Until recently, scientists approached the study of consciousness in two main ways: ‘being conscious’ and ‘being conscious of’. The first approach deals with that fact that, while we are conscious beings, we are not always conscious. For instance, when we fall into dreamless sleep, or when we are anaesthetised, our consciousness fades and then returns. The second approach is about the content of consciousness – the fact that, while we can be conscious of many things, we are certainly not conscious of everything.

Implied in this established dichotomy is the assumption that being conscious means being conscious of something. Our consciousness roams, it can be focused on the here and now, or maybe the there and then, but it is always focused on something. Yet the experience of lulls in consciousness content challenges this assumption. When you are asked the sempiternal question ‘What are you thinking about?’ and the only response that comes to your mind is ‘Nothing,’ it suggests that, while you were conscious, you weren’t conscious of anything. In a recent review, my colleagues – two neuroscientists (Athena Demertzi and Antoine Lutz) and a philosopher (Jennifer Windt) – and I defined these moments as ‘mind blanking’.

EXERCISE TASKS:
- a) In the consciousness passage, what name did the author and colleagues give to moments of being conscious without being conscious of anything?
- b) Return the portion of the consciousness passage between "Implied in this" and "as ‘mind blanking’.", inclusive.

LISTED ENTRIES:
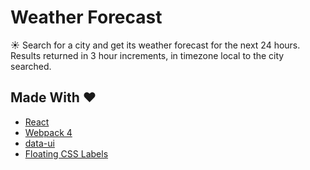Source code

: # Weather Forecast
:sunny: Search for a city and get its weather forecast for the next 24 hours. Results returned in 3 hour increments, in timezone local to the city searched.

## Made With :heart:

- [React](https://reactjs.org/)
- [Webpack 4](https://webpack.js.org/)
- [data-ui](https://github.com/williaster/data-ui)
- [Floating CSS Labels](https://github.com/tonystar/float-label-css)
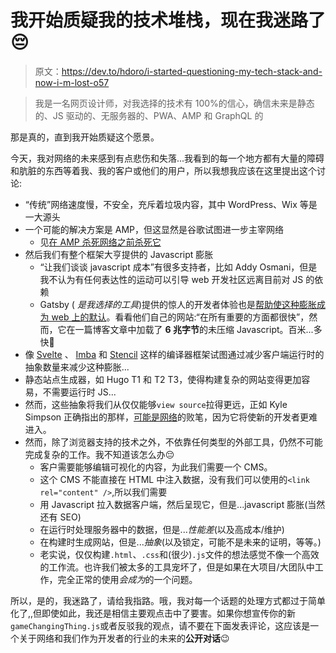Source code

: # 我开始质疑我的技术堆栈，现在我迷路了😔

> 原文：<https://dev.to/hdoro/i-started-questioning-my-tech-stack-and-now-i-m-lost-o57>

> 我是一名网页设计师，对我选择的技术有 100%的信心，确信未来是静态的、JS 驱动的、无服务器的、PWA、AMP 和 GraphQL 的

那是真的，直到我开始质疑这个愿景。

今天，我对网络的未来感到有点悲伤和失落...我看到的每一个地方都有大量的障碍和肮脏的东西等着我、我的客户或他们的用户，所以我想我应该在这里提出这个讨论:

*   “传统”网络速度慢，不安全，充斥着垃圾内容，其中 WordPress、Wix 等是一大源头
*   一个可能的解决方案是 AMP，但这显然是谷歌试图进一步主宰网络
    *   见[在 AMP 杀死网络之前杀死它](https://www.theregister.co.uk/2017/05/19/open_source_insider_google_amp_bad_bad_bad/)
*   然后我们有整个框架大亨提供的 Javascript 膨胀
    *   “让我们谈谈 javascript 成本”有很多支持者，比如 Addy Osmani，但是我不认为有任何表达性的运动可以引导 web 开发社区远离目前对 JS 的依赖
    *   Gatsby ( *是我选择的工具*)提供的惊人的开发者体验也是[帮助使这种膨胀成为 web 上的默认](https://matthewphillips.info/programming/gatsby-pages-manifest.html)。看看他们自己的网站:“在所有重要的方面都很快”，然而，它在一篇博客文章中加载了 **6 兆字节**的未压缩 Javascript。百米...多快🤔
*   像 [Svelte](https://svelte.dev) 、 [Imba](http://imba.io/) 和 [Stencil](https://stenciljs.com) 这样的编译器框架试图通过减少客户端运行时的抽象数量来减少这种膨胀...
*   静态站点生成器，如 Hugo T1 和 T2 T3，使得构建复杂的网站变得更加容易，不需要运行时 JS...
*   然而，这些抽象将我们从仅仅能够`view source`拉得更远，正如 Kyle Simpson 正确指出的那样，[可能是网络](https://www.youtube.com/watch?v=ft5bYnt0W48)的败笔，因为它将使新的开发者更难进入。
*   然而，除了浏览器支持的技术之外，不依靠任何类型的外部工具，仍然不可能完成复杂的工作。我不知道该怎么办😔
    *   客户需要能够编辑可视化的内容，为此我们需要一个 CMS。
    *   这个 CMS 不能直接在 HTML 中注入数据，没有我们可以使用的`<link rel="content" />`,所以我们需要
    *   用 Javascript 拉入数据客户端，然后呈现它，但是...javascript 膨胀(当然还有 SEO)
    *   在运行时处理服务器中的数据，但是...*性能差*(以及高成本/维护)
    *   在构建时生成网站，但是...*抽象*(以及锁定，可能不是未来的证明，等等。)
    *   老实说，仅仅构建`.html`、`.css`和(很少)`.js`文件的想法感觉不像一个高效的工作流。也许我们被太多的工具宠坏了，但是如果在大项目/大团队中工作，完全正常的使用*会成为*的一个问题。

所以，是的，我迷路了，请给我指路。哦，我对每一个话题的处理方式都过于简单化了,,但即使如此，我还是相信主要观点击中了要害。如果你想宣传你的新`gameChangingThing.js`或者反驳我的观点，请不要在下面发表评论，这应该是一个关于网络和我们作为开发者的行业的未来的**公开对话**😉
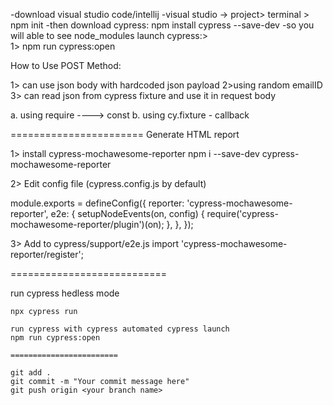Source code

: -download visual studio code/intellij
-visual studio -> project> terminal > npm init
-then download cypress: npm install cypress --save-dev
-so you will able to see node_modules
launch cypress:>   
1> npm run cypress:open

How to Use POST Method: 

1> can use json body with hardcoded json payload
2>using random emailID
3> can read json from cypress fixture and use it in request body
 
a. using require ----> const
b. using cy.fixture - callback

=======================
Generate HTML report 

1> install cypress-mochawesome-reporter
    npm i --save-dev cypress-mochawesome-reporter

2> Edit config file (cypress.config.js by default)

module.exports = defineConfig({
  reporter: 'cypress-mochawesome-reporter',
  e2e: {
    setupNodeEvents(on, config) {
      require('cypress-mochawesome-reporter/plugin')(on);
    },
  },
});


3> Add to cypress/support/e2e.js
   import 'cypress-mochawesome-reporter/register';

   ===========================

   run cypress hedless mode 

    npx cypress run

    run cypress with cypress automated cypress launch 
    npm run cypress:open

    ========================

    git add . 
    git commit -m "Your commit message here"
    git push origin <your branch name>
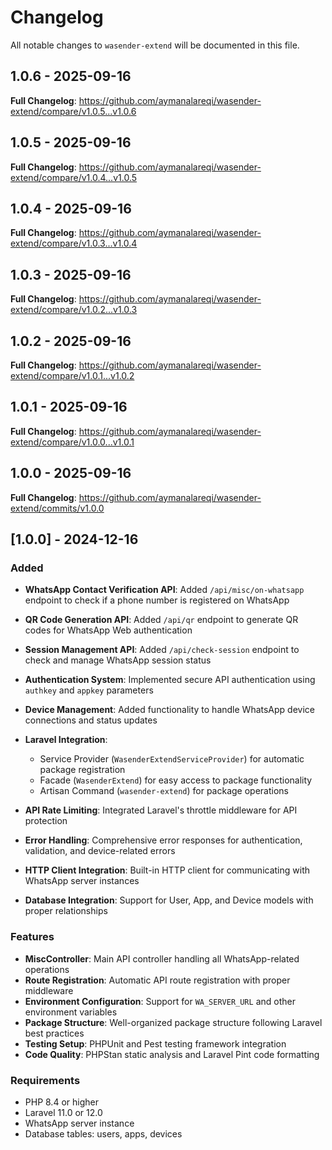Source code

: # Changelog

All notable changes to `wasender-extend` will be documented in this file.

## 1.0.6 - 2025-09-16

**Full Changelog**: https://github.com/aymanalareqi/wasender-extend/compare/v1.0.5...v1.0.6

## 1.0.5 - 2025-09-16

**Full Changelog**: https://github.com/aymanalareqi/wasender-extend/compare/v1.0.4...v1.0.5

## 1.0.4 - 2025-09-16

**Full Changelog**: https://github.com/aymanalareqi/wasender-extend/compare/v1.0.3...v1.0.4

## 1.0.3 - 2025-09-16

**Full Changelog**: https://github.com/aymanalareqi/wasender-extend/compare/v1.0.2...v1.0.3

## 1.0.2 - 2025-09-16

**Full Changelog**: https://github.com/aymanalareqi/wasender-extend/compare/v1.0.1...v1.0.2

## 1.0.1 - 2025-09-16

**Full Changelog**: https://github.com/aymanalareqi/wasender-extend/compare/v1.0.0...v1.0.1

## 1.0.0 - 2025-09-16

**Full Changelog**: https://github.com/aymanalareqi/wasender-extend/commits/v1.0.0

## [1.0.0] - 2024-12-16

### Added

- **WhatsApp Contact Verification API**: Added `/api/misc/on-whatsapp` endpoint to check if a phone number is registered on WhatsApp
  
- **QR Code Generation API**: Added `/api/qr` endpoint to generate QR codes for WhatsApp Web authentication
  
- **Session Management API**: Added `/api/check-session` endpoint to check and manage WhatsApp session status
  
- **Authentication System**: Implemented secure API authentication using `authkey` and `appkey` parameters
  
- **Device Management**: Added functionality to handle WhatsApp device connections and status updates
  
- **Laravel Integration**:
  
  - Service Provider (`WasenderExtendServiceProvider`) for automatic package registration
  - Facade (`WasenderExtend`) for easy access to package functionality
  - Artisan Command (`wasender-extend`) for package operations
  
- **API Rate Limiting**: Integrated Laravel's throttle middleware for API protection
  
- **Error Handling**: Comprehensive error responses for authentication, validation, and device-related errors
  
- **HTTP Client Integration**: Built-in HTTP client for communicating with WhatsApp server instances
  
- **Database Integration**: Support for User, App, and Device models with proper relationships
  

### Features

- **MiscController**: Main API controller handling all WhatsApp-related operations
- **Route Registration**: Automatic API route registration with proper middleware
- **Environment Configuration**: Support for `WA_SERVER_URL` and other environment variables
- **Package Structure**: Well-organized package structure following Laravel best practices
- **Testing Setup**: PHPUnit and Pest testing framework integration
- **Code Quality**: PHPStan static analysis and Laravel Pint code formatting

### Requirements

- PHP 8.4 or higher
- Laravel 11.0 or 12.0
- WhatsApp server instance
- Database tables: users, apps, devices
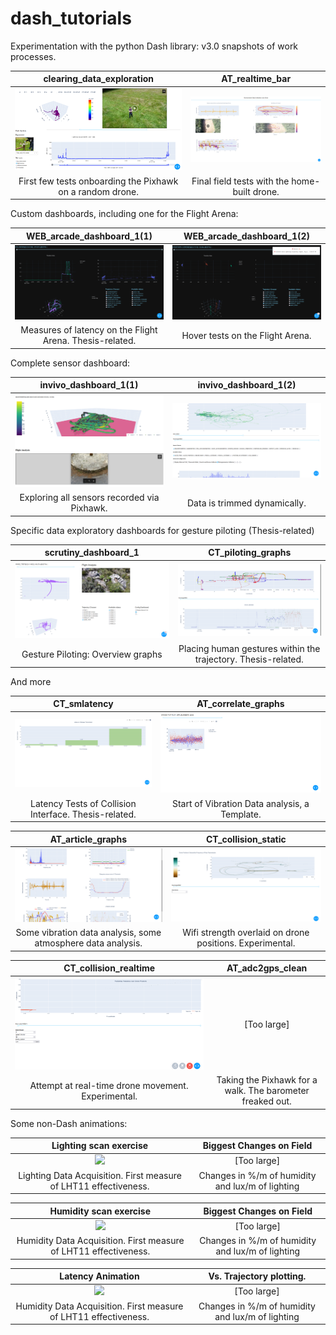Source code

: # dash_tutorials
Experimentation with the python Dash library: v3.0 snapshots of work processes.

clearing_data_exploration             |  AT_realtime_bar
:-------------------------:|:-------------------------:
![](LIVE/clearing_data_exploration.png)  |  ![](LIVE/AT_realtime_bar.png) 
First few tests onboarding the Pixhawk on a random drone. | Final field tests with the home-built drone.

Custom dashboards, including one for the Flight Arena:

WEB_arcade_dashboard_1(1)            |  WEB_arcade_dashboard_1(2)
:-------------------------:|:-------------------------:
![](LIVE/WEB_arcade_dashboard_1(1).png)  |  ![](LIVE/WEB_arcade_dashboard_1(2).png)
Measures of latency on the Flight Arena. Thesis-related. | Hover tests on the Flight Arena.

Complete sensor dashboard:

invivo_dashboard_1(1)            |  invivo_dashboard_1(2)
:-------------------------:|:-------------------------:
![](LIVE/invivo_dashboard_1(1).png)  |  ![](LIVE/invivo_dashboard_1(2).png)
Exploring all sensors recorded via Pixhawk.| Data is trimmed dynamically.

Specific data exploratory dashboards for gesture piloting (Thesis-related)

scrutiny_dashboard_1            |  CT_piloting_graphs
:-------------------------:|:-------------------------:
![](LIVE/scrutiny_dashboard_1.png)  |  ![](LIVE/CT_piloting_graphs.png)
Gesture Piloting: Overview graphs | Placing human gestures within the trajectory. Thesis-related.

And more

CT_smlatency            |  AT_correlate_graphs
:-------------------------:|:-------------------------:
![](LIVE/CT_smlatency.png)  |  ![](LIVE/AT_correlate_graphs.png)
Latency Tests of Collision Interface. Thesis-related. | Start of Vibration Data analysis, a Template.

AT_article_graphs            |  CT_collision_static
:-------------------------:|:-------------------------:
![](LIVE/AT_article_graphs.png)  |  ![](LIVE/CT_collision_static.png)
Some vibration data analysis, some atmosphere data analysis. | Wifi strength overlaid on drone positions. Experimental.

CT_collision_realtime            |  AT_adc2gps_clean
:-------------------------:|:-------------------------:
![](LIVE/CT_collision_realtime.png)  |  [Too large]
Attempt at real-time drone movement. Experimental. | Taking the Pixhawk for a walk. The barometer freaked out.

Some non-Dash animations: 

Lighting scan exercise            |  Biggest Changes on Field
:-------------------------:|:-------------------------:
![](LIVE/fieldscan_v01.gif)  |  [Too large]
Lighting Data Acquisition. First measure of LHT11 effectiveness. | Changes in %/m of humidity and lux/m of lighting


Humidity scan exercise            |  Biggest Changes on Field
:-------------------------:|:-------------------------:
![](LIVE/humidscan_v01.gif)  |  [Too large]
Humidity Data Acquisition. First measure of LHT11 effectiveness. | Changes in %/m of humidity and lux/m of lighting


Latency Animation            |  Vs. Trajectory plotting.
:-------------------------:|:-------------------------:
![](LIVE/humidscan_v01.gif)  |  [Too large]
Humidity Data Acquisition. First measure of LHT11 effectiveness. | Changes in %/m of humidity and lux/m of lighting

OUTPUTS FOR THE TASKS:
- a) Mind blanking.

- b)
Implied in this established dichotomy is the assumption that being conscious means being conscious of something. Our consciousness roams, it can be focused on the here and now, or maybe the there and then, but it is always focused on something. Yet the experience of lulls in consciousness content challenges this assumption. When you are asked the sempiternal question ‘What are you thinking about?’ and the only response that comes to your mind is ‘Nothing,’ it suggests that, while you were conscious, you weren’t conscious of anything. In a recent review, my colleagues – two neuroscientists (Athena Demertzi and Antoine Lutz) and a philosopher (Jennifer Windt) – and I defined these moments as ‘mind blanking’.